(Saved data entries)
^^^^
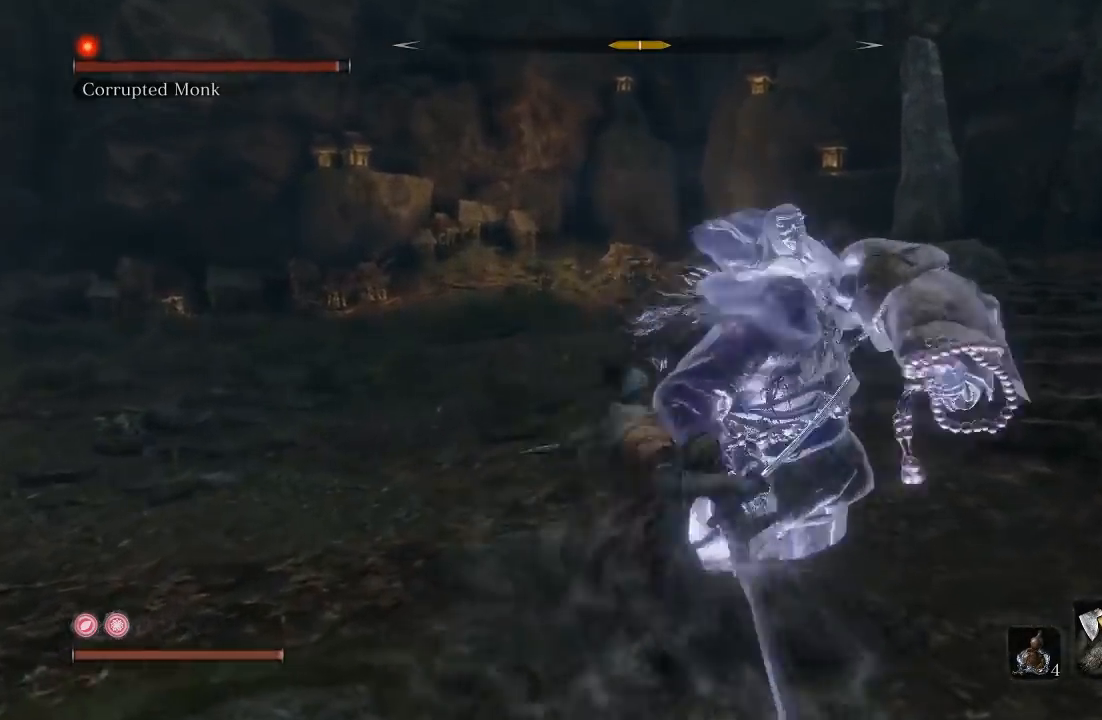
{"buttons": [], "left_stick": "up", "right_stick": "center", "button_events": [[83, "R1", "down"], [200, "R1", "up"], [267, "R1", "down"], [383, "R1", "up"]]}
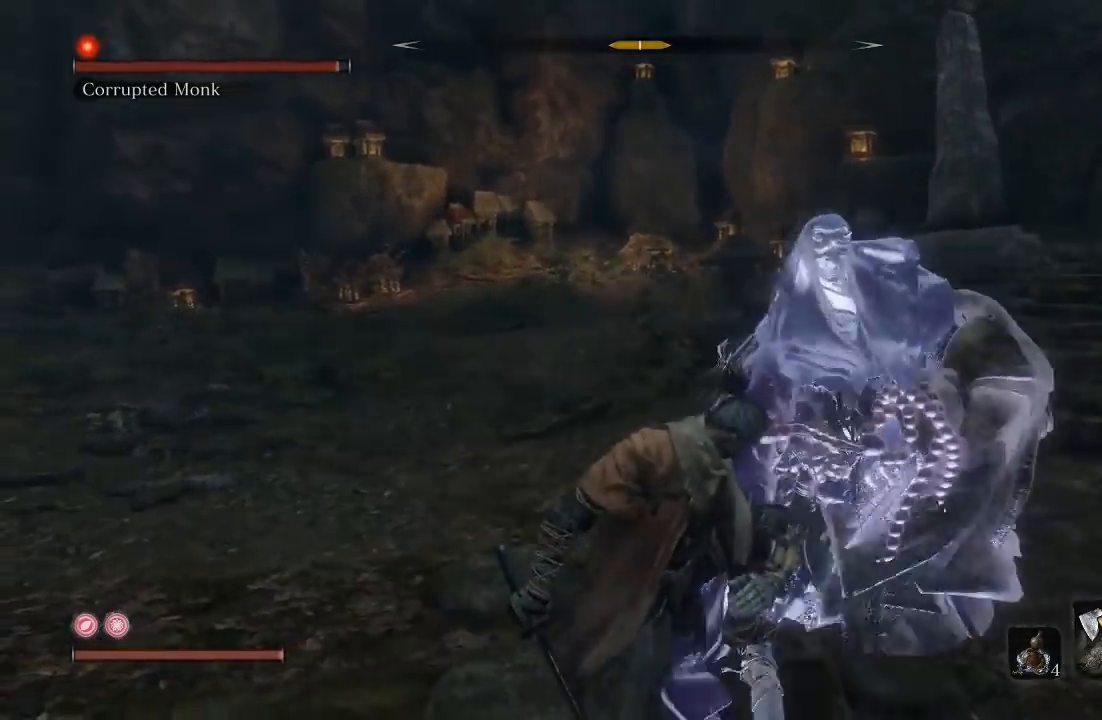
{"buttons": [], "left_stick": "up-right", "right_stick": "center", "button_events": [[33, "R1", "down"], [150, "R1", "up"], [250, "R1", "down"], [383, "R1", "up"]]}
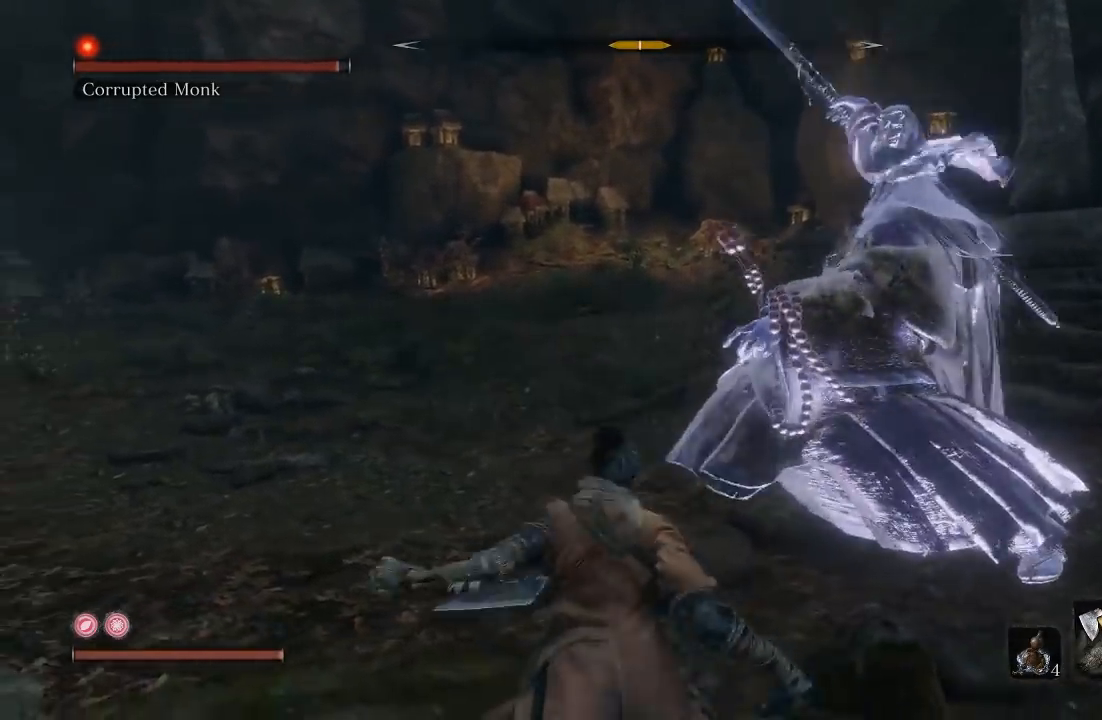
{"buttons": [], "left_stick": "up-right", "right_stick": "center", "button_events": [[17, "R1", "down"], [167, "R1", "up"]]}
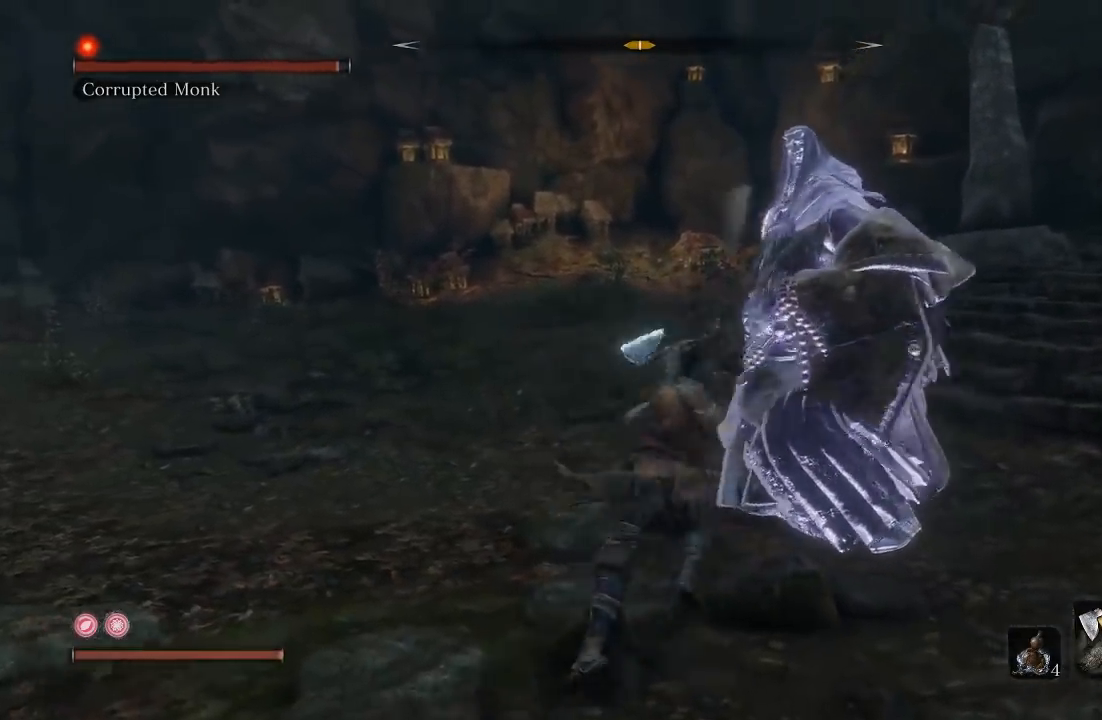
{"buttons": [], "left_stick": "up-right", "right_stick": "center", "button_events": [[167, "R1", "down"], [283, "R1", "up"]]}
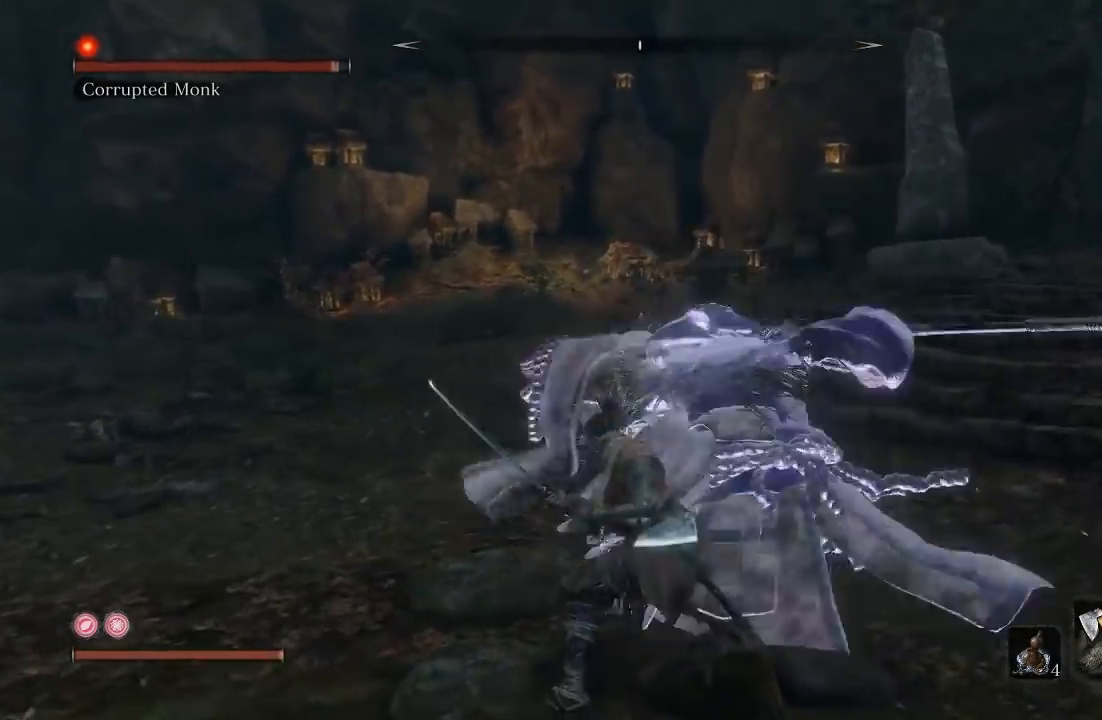
{"buttons": [], "left_stick": "down-left", "right_stick": "center", "button_events": [[117, "R3", "down"], [233, "R3", "up"]]}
^^^^
Work to complete → Wherever a picture appears in the data, please drop it and retype the rest exactly.

Response to this task →
{"buttons": [], "left_stick": "up", "right_stick": "center", "button_events": [[83, "R1", "down"], [200, "R1", "up"], [267, "R1", "down"], [383, "R1", "up"]]}
{"buttons": [], "left_stick": "up-right", "right_stick": "center", "button_events": [[33, "R1", "down"], [150, "R1", "up"], [250, "R1", "down"], [383, "R1", "up"]]}
{"buttons": [], "left_stick": "up-right", "right_stick": "center", "button_events": [[17, "R1", "down"], [167, "R1", "up"]]}
{"buttons": [], "left_stick": "up-right", "right_stick": "center", "button_events": [[167, "R1", "down"], [283, "R1", "up"]]}
{"buttons": [], "left_stick": "down-left", "right_stick": "center", "button_events": [[117, "R3", "down"], [233, "R3", "up"]]}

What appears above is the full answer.